そうなってくると、問題となるのは最前線の駒不足。今季のマンCは9番の位置にMFベルナルド・シウバなどを置く“偽9番”戦術も採用しているが、本音を言えばこの位置には純然たるストライカータイプの選手を起用したいところだろう。実際、現地では今夏同クラブがCFを獲得しに動くとの情報も報じられている状況。前線中央できっちりと任務を遂行してくれるストライカーは、今グアルディオラ監督が最も欲しているタイプの選手と言っても過言ではない。
だが、その問題もFWガブリエウ・ジェズス(23)が独り立ちしてくれれば解決する。2017年冬にパルメイラスから加入して4年の時間が経過した同選手。これまではセルヒオ・アグエロの牙城をなかなか崩すことのできなった男だが、そろそろマンCで絶対的エースの立場を築き上げてほしいと思っているファンも少なくはないだろう。

では、ジェズスがマンCで絶対的な地位を築き上げるために必要なものは何か。それはやはり決定力だろう。加入からここまでプレイした5シーズンで、彼が流れの中から奪ったプレミアでの得点数は43ゴール(119試合)。これだけ見れば、決して悪くはないように見える。しかし、データアナリティクスの観点からしてみれば、ジェズスの得点数はまだ物足りない数字と言わざるを得ない。

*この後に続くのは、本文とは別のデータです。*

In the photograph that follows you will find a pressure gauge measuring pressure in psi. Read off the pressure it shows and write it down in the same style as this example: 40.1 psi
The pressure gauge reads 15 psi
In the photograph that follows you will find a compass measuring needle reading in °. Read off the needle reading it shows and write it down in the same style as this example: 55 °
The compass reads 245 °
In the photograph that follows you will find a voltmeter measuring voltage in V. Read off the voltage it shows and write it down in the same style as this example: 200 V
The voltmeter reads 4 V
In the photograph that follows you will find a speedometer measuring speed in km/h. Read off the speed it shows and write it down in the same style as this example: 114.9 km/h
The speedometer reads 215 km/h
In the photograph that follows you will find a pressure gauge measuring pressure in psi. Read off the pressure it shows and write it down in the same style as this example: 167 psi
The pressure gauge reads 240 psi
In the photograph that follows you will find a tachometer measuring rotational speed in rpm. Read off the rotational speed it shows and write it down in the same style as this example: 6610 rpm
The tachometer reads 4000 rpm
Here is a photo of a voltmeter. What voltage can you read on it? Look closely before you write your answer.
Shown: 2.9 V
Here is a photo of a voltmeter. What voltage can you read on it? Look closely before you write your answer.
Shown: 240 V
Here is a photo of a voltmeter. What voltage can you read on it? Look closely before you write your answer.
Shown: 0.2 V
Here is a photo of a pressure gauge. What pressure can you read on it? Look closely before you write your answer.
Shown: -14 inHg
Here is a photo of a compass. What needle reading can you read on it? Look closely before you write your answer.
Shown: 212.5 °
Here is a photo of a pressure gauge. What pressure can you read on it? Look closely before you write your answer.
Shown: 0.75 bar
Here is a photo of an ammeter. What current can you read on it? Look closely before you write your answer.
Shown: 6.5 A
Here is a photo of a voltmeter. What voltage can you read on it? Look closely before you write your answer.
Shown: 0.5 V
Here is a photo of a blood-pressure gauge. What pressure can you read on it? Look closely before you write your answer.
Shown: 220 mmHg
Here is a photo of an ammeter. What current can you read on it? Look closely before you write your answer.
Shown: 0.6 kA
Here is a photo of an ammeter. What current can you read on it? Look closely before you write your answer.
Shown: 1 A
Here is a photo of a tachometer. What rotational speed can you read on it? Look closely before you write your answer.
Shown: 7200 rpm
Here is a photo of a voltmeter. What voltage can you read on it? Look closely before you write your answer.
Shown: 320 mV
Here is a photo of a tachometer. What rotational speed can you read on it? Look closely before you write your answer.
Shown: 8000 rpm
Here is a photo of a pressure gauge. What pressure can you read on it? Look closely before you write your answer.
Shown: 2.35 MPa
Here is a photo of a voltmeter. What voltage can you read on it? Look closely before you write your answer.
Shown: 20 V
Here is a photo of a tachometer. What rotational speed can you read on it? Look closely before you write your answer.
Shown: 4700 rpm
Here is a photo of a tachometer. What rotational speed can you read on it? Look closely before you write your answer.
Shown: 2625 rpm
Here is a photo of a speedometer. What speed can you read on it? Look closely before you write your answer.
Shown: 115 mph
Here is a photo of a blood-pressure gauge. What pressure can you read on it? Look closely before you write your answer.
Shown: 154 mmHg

データサイト『understat.com』によると、同期間におけるジェズスのゴール期待値は「57.39」。この数字はシュート難易度などや周囲の状況も考慮したうえで、「この4年間にジェズスはこのくらいの得点を奪えるはずだった」という指標だ。つまり、同期間に43得点しか奪うことができていないジェズスは、本来奪えるはずだったゴールを14点ほど逃していることとなる。

なお、アグエロはジェズスが在籍している直近5シーズンで66得点(PKを除く)を挙げているが、それに対する期待値は「66.95」。ほぼ期待値通りの数字を残している。ジェズスがアグエロと同等の信用を得るためには、やはりこういった部分の改善は必要となってくるだろう。

随所に才能の片鱗を感じさせはするものの、絶対的エースとなるためには現状少し物足りないジェズス。はたして、この若きストライカーはそう遠くないうちにもう一段階上のレベルへと到達することができるのか。ペップ・シティで新エース候補の覚醒が待たれる。